- DVD cover
- Italian: La belva col mitra
- Directed by: Sergio Grieco
- Screenplay by: Sergio Grieco
- Story by: Sergio Grieco
- Produced by: Armando Bertuccioli; Francesco Bertuccioli;
- Starring: Helmut Berger; Marisa Mell; Richard Harrison;
- Cinematography: Vittorio Bernini
- Edited by: Francesco Bertuccioli; Adalberto Ceccarelli;
- Music by: Umberto Smaila
- Production company: Supercine
- Distributed by: C.I.A.
- Release date: 29 October 1977 (Italy);
- Running time: 94 minutes
- Country: Italy
- Box office: ₤813,891 million

= Beast with a Gun =

1977 film

Beast with a Gun (La belva col mitra), also known as Mad Dog Killer, is a 1977 Italian noir
poliziottesco film written and directed by Sergio Grieco. The film would be Grieco's final film, as he died in 1982.

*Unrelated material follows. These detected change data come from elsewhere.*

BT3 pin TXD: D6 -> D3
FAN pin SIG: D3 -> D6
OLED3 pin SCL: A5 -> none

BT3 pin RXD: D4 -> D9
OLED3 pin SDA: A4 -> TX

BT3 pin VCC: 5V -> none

The main character of the film, Nanni Vitali, was loosely inspired by Renato Vallanzasca.

==Plot==
Dangerous criminal Nanni Vitali escapes from prison with four accomplices. The four steal a car, rob a petrol station and beat the owners to death. They then they kidnap Barbareschi, the person who had originally given the tip off to the authorities that led to Vitali's arrest. At the time of Barbareschi's kidnapping, there is also his woman, Giuliana, who is raped by Vitali himself while his accomplices beat up and kill Barbareschi. Commissioner Santini, son of the prosecutor who had sentenced Vitali, tries to stop him.

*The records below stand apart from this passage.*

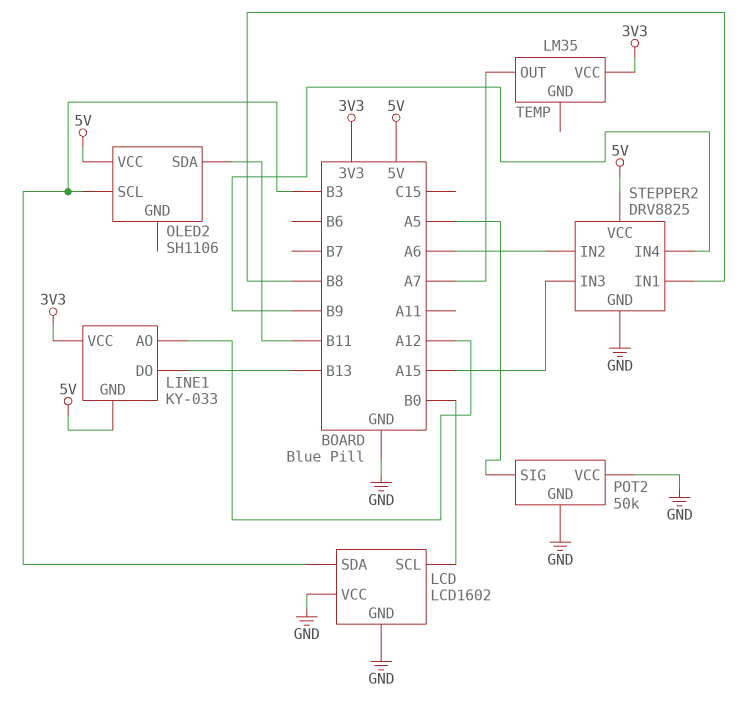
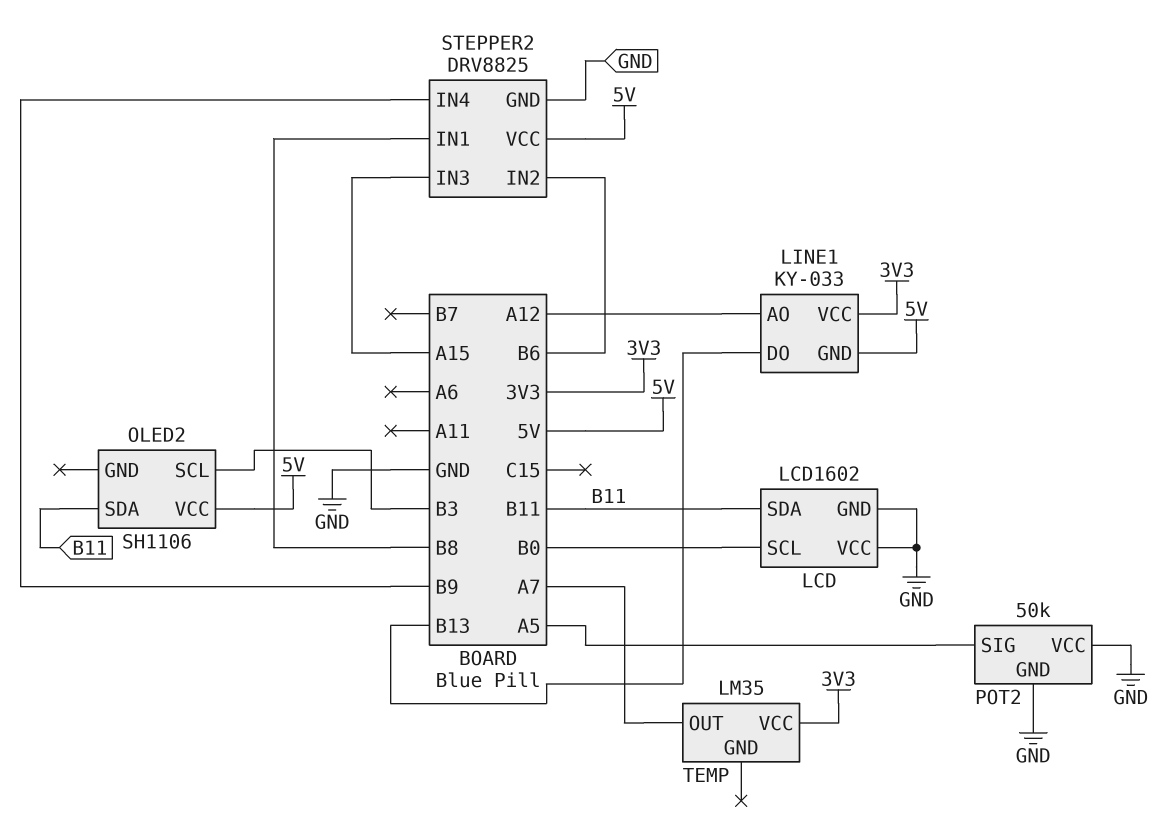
LCD pin SDA: B3 -> B11
STEPPER2 pin IN2: A6 -> B6

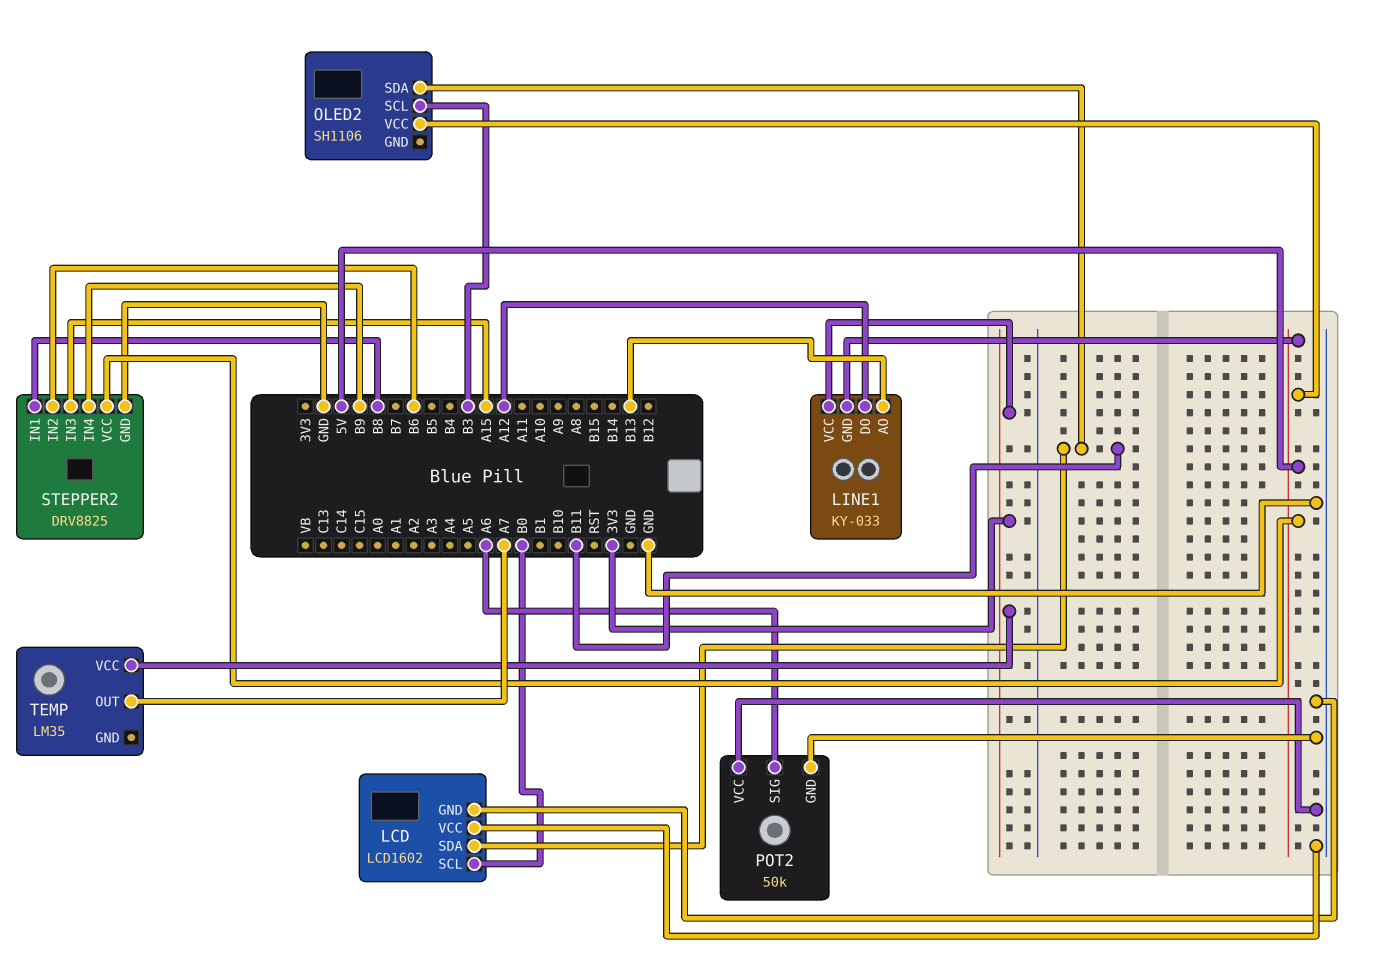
LINE1 pin AO: A12 -> B13
LINE1 pin DO: B13 -> A12
POT2 pin SIG: A5 -> A6

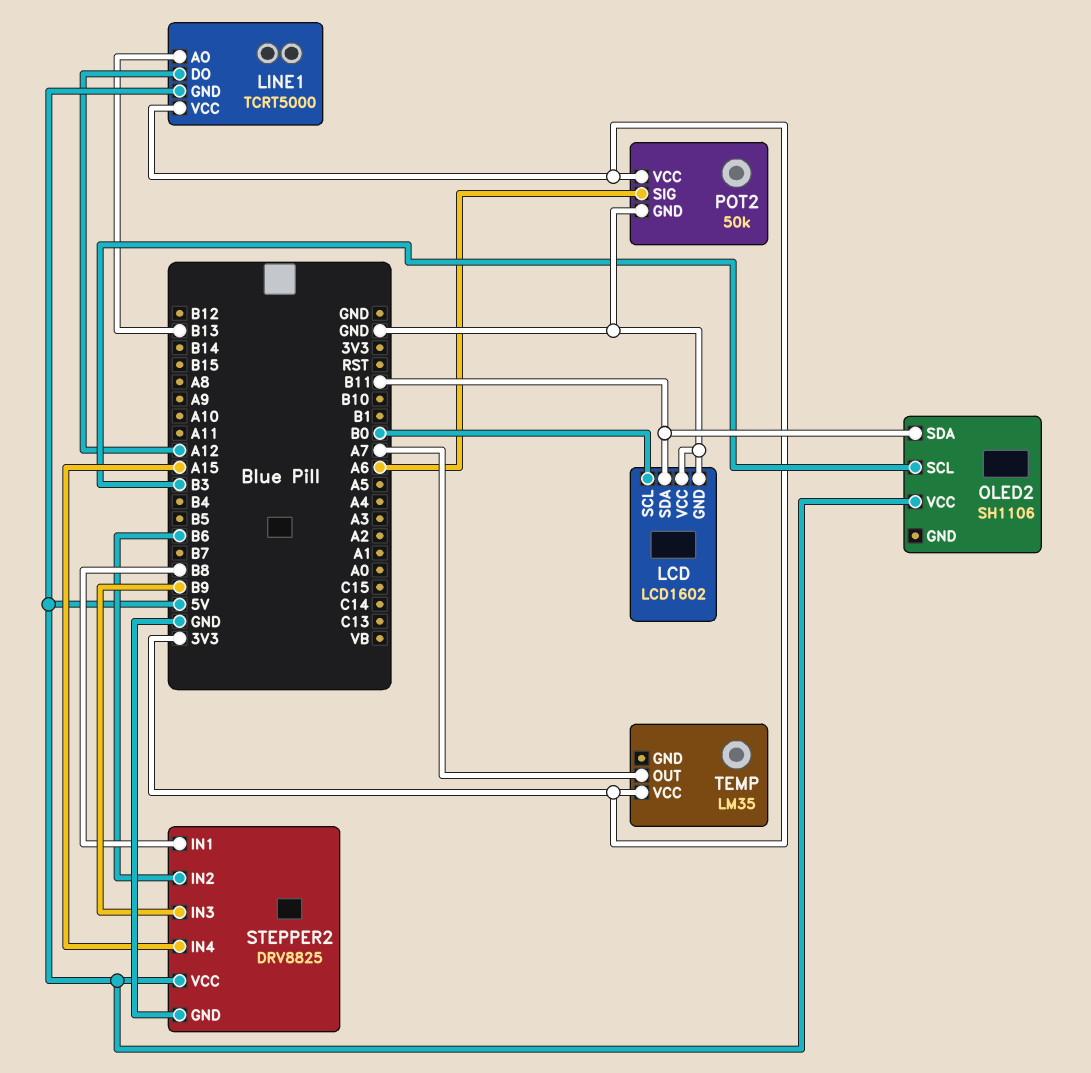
LINE1: KY-033 -> TCRT5000
POT2 pin VCC: GND -> 3V3
STEPPER2 pin IN3: A15 -> B9
STEPPER2 pin IN4: B9 -> A15

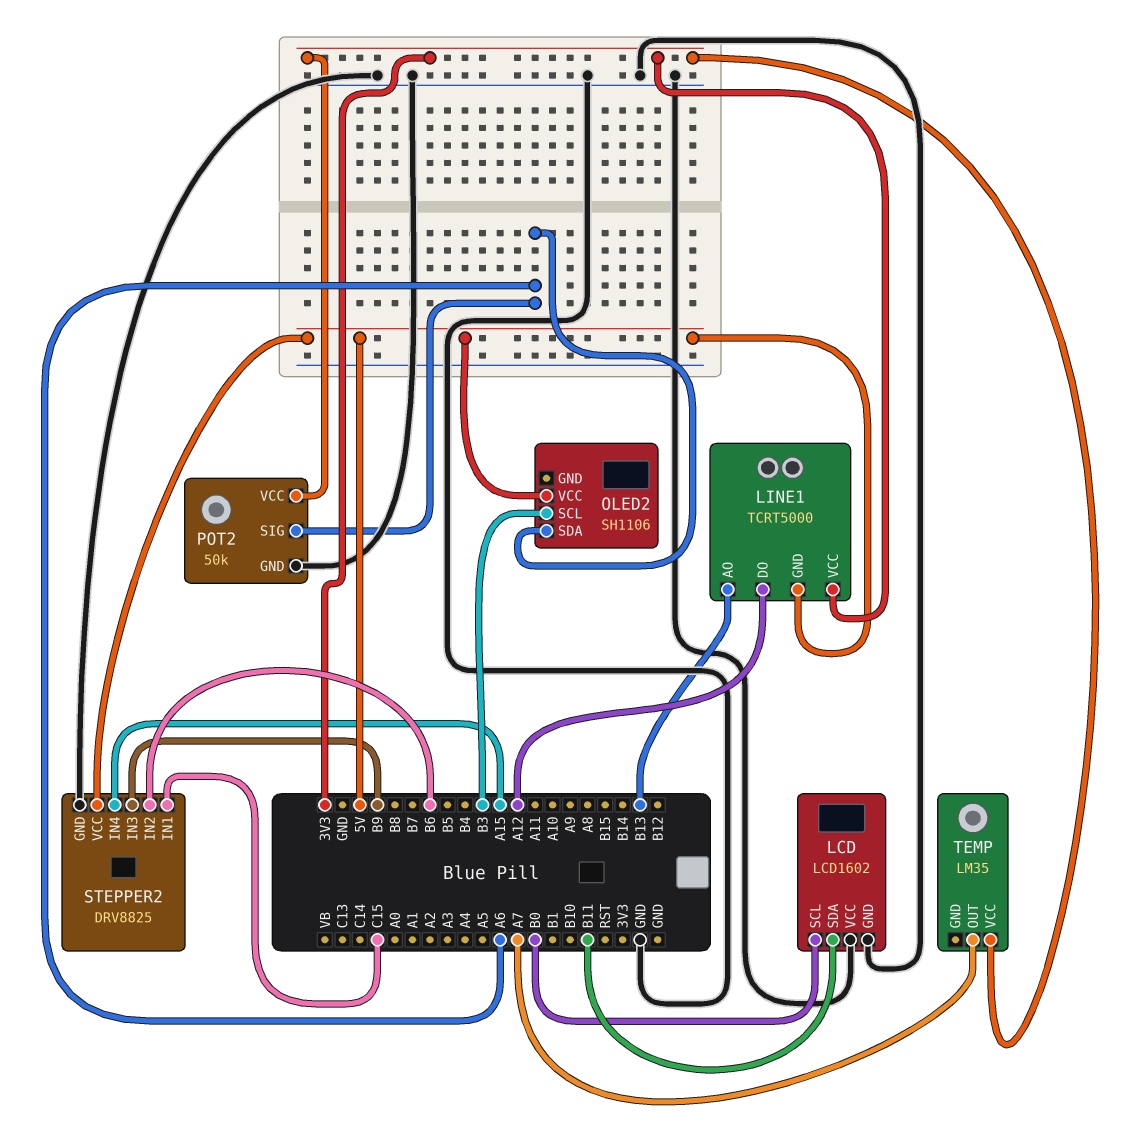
OLED2 pin SDA: B11 -> A6
STEPPER2 pin IN1: B8 -> C15

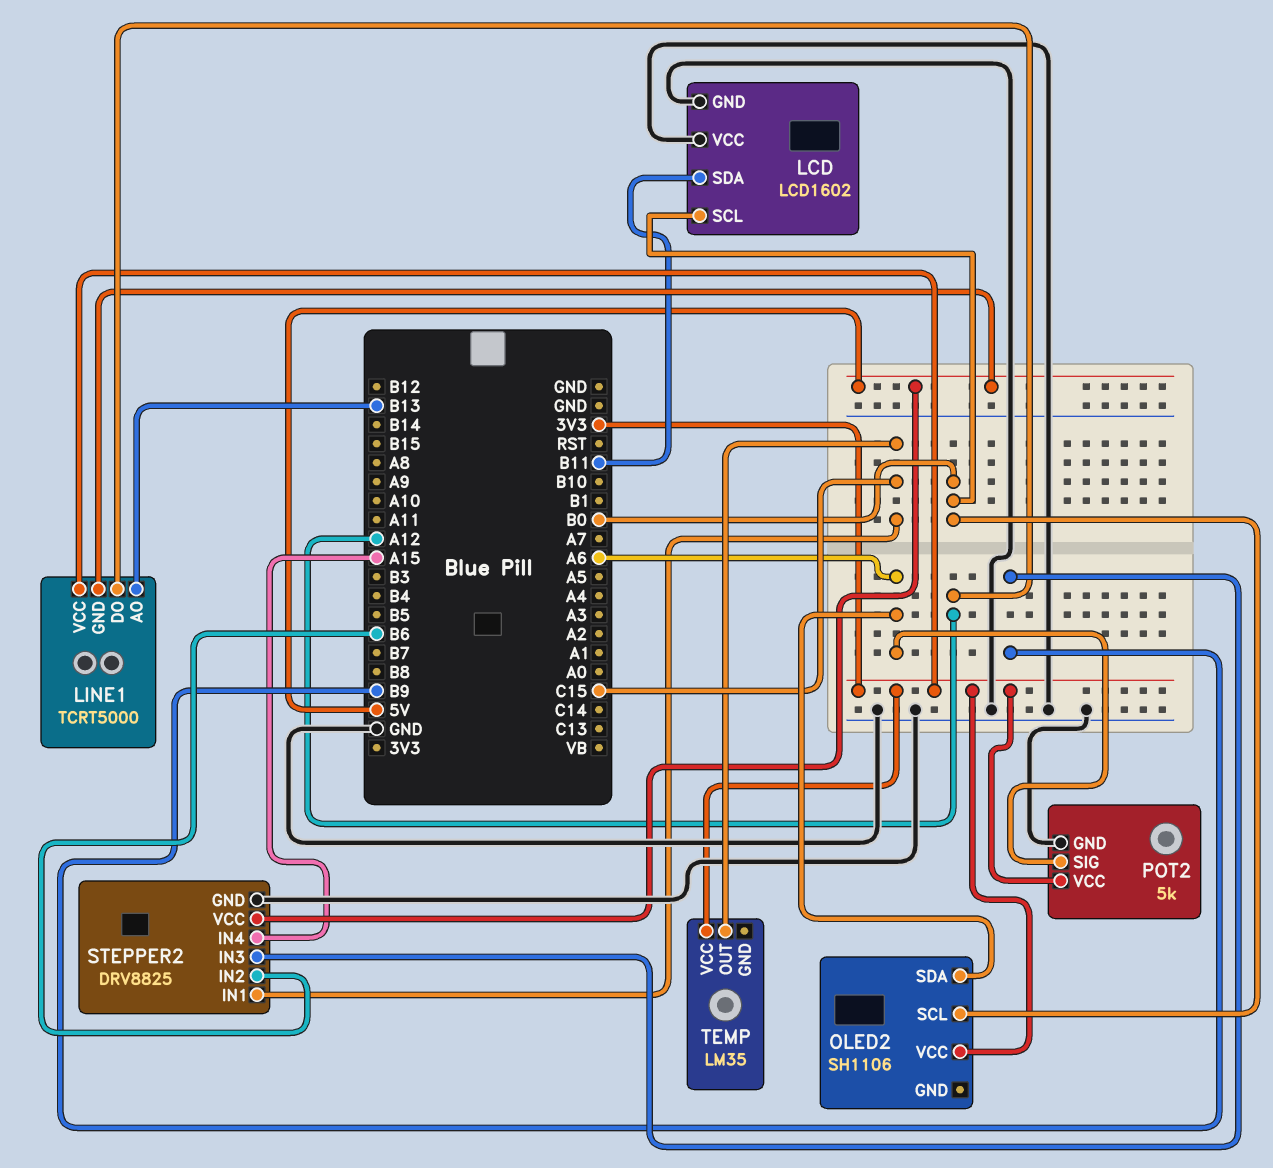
OLED2 pin SCL: B3 -> B0
OLED2 pin VCC: 5V -> 3V3
POT2: 50k -> 5k
TEMP pin OUT: A7 -> C15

Battles continue between the two: the criminals blackmail Giuliana, trying to organize a robbery with her which is unsuccessful thanks to the confession of Giuliana, who goes to the police station to reveal the intentions of the criminals. Commissioner Santini then organizes a trap in which Vitali's accomplices are captured. They manage to escape, making his way by shooting his machine gun from a speeding car. Vitali visits his sister to ask her for money and tells her that he will leave the country only after settling accounts with Commissioner Santini and with Giuliana who has betrayed him.

Back in the city, he lurks in the building opposite the one where Giuliana is staying managing to wound her with a rifle. Later, having secured the collaboration of a young delinquent of his admirer, Aldo Pacesi known as Bimbo, kidnaps Carla and Judge Santini, respectively sister and father of the Commissioner. Receiving phone calls asking for ransom, Inspector Santini locates the kidnappers in an abandoned shed in a small village. They shoot and kill Pacesi as Santini also manages to get the better of Vitali with a fight that ends in a hand-to-hand combat. The police intervene to arrest Vitali, and at the same time Santini's father, who had been wounded by Pacesi in a clumsy escape attempt, is taken away in an ambulance, remaining alive.

==Production==
The film was shot I.C.E.T. De Paolis Studios in Milan and on location in and around Ancona.

==Release==
La belva col mitra was distributed theatrically by C.I.A. in Italy on October 29, 1977. It grossed a total of 813,891,000 Italian lira domestically. It was released in the United States variously as Beast with a Gun, The Human Beast, and Mad Dog Killer.

The American VIDCREST VHS release was titled "Mad Dog".

The film is featured in Quentin Tarantino's Jackie Brown where the characters Louis Gara (Robert De Niro) and Melanie (Bridget Fonda) are watching it.

==Cancelled sequel==
A sequel to the film was discussed but never materialised which would have had Vitalli escape prison again this time to seek revenge against a gangster that killed his sister. Richard Harrison would have also returned this time reluctantly joining forces with Vitalli to take out the gangster. The film would have ended with Vitalli faking his death escaping to the USA.